Querying with different models can have a substantial impact on the quality of results.
Pass images to the model
You can pass images and have multimodal models such as e.g. “llama3.2-vision” or (the considerably smaller) “llava-phi3” consider them in their response. Just pass the path of the relevant image to ql_prompt()
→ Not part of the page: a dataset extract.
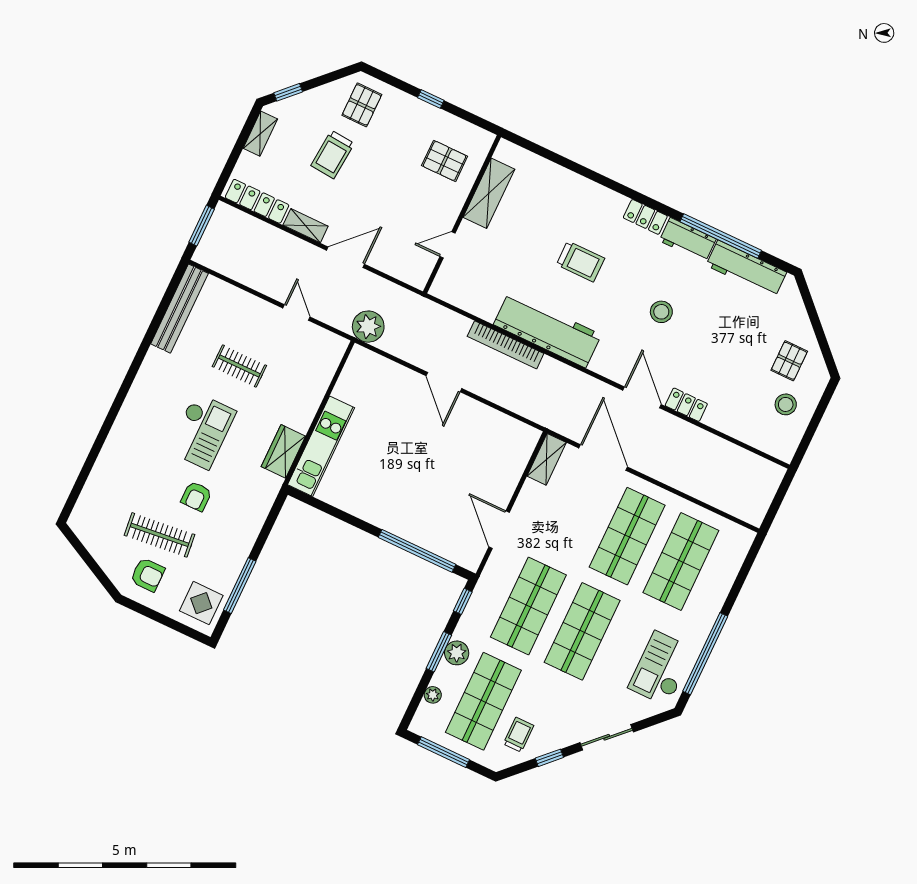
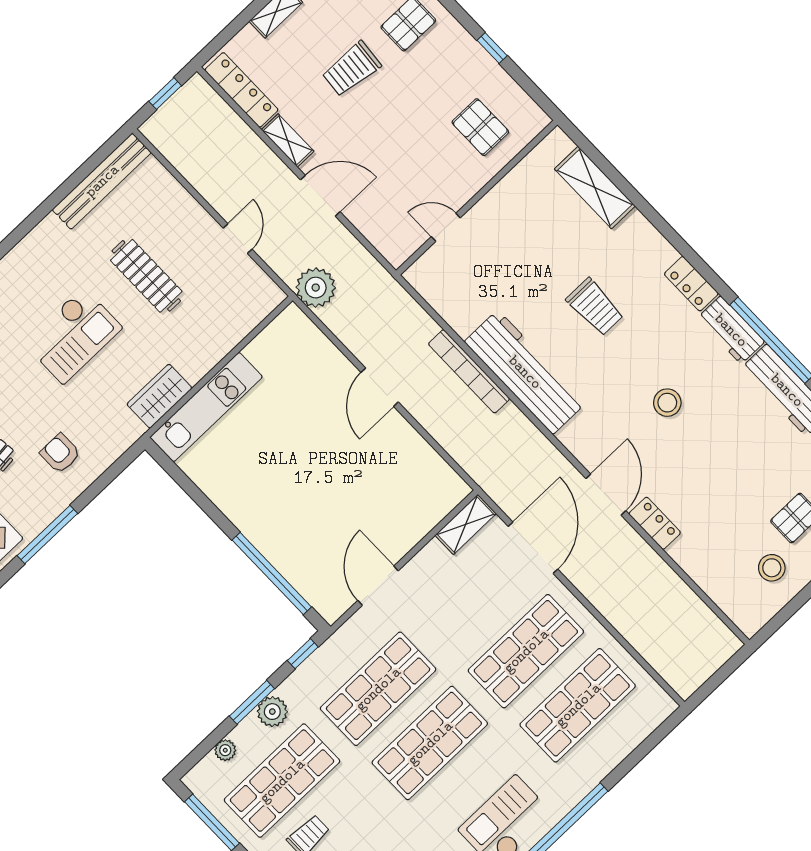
shelving: (489, 193) -> (595, 188), moved, turned 90
window: (202, 226) -> (165, 94), width x0.67
clothes rail: (239, 366) -> (146, 276), width x1.36
armchair: (196, 496) -> (60, 453), moved, turned 90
. For example, if we ask to describe the logo of this package, we get the following reponse:
library("quackingllama")
img_path <- fs::path(
system.file(package = "quackingllama"),
"help",
"figures",
"logo.png"
)
resp_df <- ql_prompt(
prompt = "what is this?",
images = img_path,
model = "llama3.2-vision"
) |>
ql_generate()
cat(">", resp_df$response)
This appears to be an image of a bird’s head, possibly a goose or swan, with its beak open and feathers ruffled. The image is framed by a pink hexagon shape.
resp_df <- ql_prompt(
prompt = "what is this?",
images = img_path,
model = "llava-phi3"
) |>
ql_generate()
cat(">", resp_df$response)
#> > The image features a close-up of a llama's face, which is the central focus of the composition. The llama has a distinctive yellow nose and ears that stand out against its white fur. A gray mask with two holes for eyes covers the lower part of the llama's face, adding an element of intrigue to the image. The background is black, providing a stark contrast to the vibrant colors of the llama and enhancing the visibility of the details in the image. The entire scene is framed within a pink border, further emphasizing the subject matter. The image does not contain any text or other discernible objects. The relative position of the objects suggests that the mask is worn by the llama, covering its lower face while leaving its upper facial features exposed.